=== TASK TO COMPLETE ===
Report how many lines of the material below contain the string "Assault". Give only the number.

(Figure understanding tasks)
┏━━

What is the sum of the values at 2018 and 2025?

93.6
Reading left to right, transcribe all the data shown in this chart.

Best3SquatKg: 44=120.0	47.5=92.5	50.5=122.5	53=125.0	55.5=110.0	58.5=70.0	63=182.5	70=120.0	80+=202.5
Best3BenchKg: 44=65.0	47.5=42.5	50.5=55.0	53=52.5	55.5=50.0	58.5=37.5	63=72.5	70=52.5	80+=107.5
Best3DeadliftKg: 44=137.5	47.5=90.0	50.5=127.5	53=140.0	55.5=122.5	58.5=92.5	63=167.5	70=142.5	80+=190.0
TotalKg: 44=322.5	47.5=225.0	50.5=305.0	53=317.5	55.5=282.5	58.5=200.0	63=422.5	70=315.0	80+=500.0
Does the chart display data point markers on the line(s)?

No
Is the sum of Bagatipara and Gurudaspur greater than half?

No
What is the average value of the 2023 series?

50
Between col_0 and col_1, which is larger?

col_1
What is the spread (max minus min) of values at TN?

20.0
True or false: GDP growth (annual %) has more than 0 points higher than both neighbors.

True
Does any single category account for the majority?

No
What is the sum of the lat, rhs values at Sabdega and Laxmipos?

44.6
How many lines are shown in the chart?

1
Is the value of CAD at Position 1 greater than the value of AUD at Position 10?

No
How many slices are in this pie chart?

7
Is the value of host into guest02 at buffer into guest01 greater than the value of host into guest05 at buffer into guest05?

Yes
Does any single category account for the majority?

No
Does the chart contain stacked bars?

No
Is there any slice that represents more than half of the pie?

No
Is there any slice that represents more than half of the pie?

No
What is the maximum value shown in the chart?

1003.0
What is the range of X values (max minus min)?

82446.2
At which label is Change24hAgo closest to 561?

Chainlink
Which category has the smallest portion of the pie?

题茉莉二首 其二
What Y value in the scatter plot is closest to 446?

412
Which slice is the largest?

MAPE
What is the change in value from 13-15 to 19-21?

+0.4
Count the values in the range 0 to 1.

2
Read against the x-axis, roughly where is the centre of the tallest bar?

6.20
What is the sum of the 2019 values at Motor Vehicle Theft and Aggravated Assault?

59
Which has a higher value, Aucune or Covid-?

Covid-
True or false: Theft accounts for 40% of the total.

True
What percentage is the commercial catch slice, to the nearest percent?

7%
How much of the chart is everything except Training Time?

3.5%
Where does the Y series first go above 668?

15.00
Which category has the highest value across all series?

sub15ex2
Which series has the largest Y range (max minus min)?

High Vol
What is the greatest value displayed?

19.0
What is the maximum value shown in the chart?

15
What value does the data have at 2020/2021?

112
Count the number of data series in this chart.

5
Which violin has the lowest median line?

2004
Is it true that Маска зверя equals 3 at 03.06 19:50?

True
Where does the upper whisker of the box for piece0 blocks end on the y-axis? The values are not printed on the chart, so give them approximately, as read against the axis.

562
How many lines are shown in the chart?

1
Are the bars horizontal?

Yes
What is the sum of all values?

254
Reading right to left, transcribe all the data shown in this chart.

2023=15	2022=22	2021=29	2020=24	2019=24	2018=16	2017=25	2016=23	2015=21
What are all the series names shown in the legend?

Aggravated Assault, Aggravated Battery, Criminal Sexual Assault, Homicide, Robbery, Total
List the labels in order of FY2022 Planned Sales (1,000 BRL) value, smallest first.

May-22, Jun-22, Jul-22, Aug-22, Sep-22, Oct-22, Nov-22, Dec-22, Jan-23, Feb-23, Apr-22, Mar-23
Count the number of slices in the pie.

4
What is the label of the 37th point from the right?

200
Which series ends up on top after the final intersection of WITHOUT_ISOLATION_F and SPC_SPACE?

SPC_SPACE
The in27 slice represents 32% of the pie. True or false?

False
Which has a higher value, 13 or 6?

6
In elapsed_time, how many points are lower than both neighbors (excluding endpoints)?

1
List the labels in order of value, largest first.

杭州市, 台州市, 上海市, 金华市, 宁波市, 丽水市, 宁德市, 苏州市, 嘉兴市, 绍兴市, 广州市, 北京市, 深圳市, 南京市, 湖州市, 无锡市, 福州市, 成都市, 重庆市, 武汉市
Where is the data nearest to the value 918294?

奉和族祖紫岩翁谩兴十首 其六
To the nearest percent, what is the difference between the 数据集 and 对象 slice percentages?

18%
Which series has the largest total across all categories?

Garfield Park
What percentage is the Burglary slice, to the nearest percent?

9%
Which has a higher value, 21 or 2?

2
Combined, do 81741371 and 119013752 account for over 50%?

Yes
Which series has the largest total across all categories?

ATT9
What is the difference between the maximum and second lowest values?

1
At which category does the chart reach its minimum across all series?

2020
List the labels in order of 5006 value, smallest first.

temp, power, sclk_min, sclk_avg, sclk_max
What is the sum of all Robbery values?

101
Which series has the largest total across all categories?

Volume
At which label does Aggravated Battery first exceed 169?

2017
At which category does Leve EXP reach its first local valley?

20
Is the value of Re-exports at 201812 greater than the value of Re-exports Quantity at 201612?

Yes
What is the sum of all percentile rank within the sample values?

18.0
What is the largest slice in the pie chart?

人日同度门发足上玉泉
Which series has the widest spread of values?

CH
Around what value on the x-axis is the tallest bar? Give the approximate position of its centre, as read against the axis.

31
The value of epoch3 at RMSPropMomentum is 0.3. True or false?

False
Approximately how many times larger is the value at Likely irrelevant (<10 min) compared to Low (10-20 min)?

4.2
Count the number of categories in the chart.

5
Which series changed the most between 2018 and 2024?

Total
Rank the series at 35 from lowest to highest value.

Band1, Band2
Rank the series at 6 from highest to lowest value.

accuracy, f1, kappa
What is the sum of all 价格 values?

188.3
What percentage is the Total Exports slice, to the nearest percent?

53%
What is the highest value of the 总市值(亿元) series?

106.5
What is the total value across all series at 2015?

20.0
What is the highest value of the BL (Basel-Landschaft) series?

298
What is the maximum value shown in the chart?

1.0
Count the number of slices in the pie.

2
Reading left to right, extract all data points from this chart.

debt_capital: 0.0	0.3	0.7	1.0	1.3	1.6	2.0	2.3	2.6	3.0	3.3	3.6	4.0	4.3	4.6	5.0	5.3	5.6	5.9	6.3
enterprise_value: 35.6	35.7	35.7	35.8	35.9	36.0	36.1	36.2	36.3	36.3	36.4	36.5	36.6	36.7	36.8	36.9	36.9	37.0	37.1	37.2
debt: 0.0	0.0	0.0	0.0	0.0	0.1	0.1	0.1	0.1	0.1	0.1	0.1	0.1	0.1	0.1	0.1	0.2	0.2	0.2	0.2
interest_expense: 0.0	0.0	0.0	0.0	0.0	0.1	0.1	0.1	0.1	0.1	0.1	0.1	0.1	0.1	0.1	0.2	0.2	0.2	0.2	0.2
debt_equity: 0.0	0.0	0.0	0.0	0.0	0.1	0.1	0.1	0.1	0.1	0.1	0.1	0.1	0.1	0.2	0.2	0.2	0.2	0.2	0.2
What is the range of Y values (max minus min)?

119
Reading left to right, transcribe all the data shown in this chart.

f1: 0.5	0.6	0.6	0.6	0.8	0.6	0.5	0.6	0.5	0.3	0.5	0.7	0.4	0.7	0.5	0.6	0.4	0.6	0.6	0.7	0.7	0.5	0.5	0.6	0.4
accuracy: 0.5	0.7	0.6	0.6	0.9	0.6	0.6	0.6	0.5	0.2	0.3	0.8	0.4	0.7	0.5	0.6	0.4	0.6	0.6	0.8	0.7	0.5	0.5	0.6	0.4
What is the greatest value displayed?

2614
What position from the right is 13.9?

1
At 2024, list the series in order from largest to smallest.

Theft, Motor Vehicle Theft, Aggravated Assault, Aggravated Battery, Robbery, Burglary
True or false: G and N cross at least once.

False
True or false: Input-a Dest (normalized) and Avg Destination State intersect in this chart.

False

┗━━

=== REPLY ===
3